** Source material **
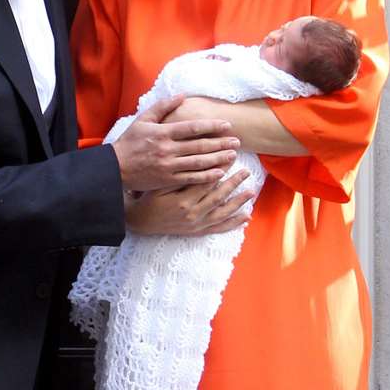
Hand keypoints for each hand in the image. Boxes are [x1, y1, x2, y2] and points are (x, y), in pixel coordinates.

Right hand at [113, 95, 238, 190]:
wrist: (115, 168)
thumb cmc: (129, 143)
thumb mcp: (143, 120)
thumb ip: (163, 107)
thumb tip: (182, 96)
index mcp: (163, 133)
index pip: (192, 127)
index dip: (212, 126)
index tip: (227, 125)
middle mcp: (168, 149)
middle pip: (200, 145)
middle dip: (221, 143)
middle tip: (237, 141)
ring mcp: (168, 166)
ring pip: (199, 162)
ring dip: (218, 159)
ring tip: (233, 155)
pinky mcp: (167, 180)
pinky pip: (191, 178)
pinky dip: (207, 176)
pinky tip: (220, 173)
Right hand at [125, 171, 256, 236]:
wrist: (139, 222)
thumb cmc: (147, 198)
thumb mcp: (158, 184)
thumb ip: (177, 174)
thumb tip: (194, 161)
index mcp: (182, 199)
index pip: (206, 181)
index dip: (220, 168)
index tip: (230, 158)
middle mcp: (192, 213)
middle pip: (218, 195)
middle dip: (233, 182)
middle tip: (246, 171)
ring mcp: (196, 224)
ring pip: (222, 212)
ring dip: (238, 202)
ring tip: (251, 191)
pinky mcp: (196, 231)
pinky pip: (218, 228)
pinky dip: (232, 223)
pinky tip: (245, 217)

* * *

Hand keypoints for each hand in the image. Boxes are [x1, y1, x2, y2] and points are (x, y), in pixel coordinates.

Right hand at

** Instructions to follow **
Across all the records above, find each line with "thumb" in it and copy it.

** Exercise response **
thumb cmc: (129, 143)
thumb mcp: (143, 120)
thumb ip: (163, 107)
thumb tip: (182, 96)
thumb cmc: (147, 198)
thumb mcp: (158, 184)
thumb ip: (177, 174)
thumb tip: (194, 161)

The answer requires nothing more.